Start of Given data

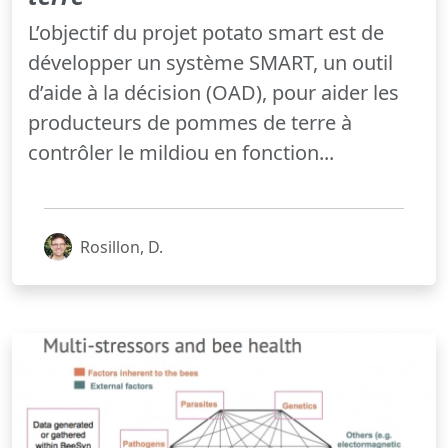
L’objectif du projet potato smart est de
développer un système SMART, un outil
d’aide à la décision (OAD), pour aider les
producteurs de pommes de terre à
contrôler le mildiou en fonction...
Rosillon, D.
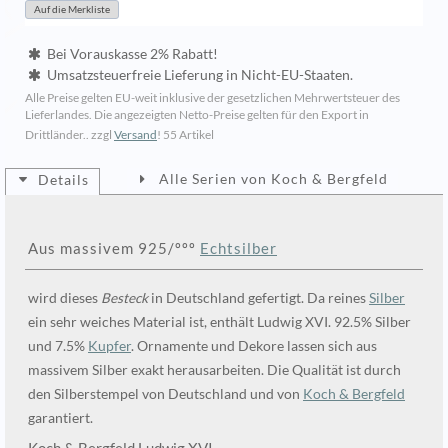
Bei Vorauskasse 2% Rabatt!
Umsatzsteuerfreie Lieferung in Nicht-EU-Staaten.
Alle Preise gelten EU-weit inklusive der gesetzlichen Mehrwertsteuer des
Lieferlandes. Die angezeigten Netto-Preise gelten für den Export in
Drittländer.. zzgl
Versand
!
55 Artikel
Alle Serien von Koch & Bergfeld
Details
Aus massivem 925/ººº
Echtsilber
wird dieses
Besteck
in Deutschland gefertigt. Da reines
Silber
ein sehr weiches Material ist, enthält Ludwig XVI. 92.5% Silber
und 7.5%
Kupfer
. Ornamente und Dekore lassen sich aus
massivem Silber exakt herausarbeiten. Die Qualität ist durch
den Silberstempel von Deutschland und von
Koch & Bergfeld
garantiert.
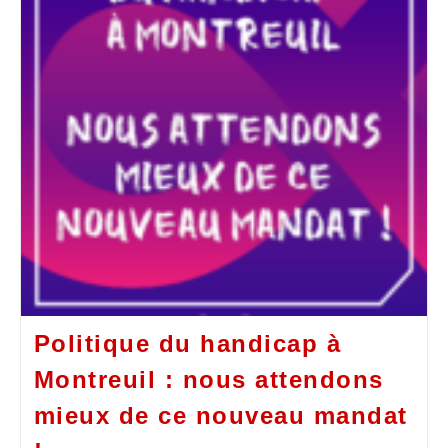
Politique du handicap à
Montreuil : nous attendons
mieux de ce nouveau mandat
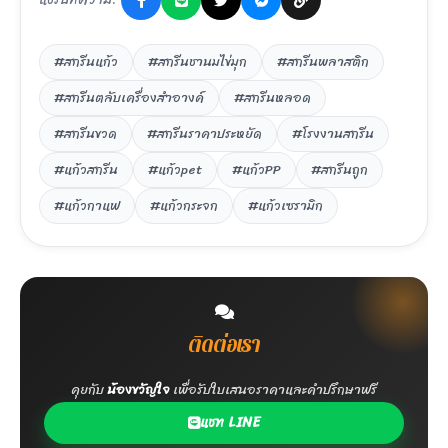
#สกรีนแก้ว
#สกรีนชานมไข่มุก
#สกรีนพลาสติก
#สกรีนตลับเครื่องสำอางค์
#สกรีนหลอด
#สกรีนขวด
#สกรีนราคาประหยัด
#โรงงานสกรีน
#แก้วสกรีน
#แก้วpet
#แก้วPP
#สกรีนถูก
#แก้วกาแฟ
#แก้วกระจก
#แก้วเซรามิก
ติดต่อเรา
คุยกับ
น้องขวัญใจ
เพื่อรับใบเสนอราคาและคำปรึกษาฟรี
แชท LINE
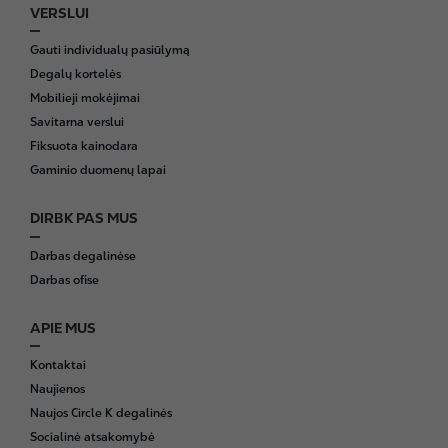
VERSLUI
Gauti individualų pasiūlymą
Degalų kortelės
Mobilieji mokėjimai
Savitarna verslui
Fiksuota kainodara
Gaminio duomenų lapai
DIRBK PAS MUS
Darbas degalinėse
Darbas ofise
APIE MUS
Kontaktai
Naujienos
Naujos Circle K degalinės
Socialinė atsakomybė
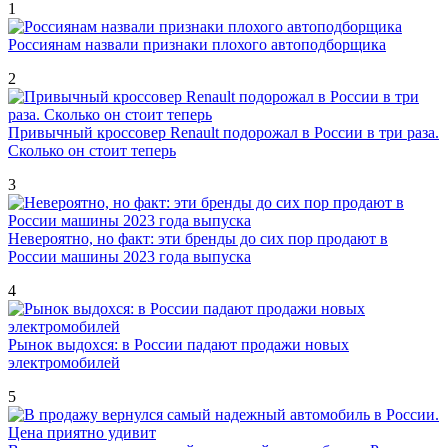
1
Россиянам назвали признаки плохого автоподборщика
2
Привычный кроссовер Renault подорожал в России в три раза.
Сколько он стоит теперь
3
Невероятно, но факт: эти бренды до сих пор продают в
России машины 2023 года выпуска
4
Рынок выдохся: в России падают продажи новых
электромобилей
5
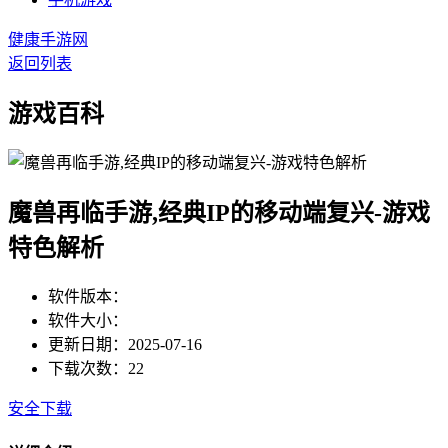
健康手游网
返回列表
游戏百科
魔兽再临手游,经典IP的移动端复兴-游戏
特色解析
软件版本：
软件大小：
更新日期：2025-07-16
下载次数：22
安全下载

End of Given data

→ Exercise directions
Repeat every record above exactly, but leave out any pictures.

→ Result of the exercise
L’objectif du projet potato smart est de
développer un système SMART, un outil
d’aide à la décision (OAD), pour aider les
producteurs de pommes de terre à
contrôler le mildiou en fonction...
Rosillon, D.
Bei Vorauskasse 2% Rabatt!
Umsatzsteuerfreie Lieferung in Nicht-EU-Staaten.
Alle Preise gelten EU-weit inklusive der gesetzlichen Mehrwertsteuer des
Lieferlandes. Die angezeigten Netto-Preise gelten für den Export in
Drittländer.. zzgl
Versand
!
55 Artikel
Alle Serien von Koch & Bergfeld
Details
Aus massivem 925/ººº
Echtsilber
wird dieses
Besteck
in Deutschland gefertigt. Da reines
Silber
ein sehr weiches Material ist, enthält Ludwig XVI. 92.5% Silber
und 7.5%
Kupfer
. Ornamente und Dekore lassen sich aus
massivem Silber exakt herausarbeiten. Die Qualität ist durch
den Silberstempel von Deutschland und von
Koch & Bergfeld
garantiert.
Politique du handicap à
Montreuil : nous attendons
mieux de ce nouveau mandat
#สกรีนแก้ว
#สกรีนชานมไข่มุก
#สกรีนพลาสติก
#สกรีนตลับเครื่องสำอางค์
#สกรีนหลอด
#สกรีนขวด
#สกรีนราคาประหยัด
#โรงงานสกรีน
#แก้วสกรีน
#แก้วpet
#แก้วPP
#สกรีนถูก
#แก้วกาแฟ
#แก้วกระจก
#แก้วเซรามิก
ติดต่อเรา
คุยกับ
น้องขวัญใจ
เพื่อรับใบเสนอราคาและคำปรึกษาฟรี
แชท LINE
VERSLUI
Gauti individualų pasiūlymą
Degalų kortelės
Mobilieji mokėjimai
Savitarna verslui
Fiksuota kainodara
Gaminio duomenų lapai
DIRBK PAS MUS
Darbas degalinėse
Darbas ofise
APIE MUS
Kontaktai
Naujienos
Naujos Circle K degalinės
Socialinė atsakomybė
1
Россиянам назвали признаки плохого автоподборщика
2
Привычный кроссовер Renault подорожал в России в три раза.
Сколько он стоит теперь
3
Невероятно, но факт: эти бренды до сих пор продают в
России машины 2023 года выпуска
4
Рынок выдохся: в России падают продажи новых
электромобилей
5
健康手游网
返回列表
游戏百科
魔兽再临手游,经典IP的移动端复兴-游戏
特色解析
软件版本：
软件大小：
更新日期：2025-07-16
下载次数：22
安全下载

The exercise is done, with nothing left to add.